Cela dit, à l’inverse la résistance armée ne suffira pas à sortir sans mouvement de l’extérieur, que ce soit les campagnes de boycott ou la pression directe via la mobilisation (les deux n’étant pas mutuellement exclusives d’ailleurs). « Pour que la non-violence marche il faut que ton opposant ait une conscience. Les États-Unis n’en ont aucune » avait dit Stokely Carmichael. Cela s’applique également à Israël.
Édouard Soulier
- 1. Emad Moussa Israel-PA security coordination: Protection for whom? New Arab, 14 octobre 2021.
- 2. A Garreau Résistance populaire, soutien international et répression coloniale en Cisjordanie,. Yaani, 12 juin 2024.
- 3. Jessica Buxbaum Amid Gaza’s devastation, Israel wages another war in the West Bank. New Arab, 02 novembre 2023 ; Sally Ibrahim A new generation of Palestinians is emerging to resist Israel. NewArab, 6 octobre 2022 ; Mat Nashed How Israel’s raids on Jenin only fuel Palestinian resistance. Al Jazeera, 2 juin 2024 et Mariam Barghouti, How growing Israeli violence in the West Bank is fuelling Palestinian resistance. NewArab, 12 août 2024.
- 4. Swords of Iron: IDF Casualties. www.gov.il
- 5. Palestinian resistance movements fight back against Israeli occupation in Gaza.
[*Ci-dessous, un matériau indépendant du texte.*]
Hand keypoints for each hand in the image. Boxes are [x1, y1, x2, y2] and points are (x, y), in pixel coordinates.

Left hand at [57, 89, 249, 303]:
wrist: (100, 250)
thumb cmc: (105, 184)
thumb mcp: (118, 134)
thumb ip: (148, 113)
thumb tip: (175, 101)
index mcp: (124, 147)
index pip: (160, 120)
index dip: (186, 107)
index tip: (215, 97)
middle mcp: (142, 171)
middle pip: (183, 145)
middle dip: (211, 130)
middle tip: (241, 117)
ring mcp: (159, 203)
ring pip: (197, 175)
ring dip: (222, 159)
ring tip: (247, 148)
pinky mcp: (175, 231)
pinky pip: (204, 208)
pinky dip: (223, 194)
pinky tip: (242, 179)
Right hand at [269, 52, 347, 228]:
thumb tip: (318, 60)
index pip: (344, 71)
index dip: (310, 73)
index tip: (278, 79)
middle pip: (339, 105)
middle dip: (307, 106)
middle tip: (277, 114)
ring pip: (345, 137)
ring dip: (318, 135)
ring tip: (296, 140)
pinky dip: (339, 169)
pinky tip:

Daily News Egypt, 22 mai 2024.
- 6. Dario Sabagh, Why dismantling Hamas won’t end Palestinian armed resistance. New Arab, 18 octobre 2023.
- 7. Sébastian Seibt, Israeli army in urgent need of troops amid rising casualties in Gaza. France24, 19 juin 2024.
- 8. Comme le proposait explicitement dès le 13 octobre, Danny Ayalon dans un entretien accordé à Al Jazeera.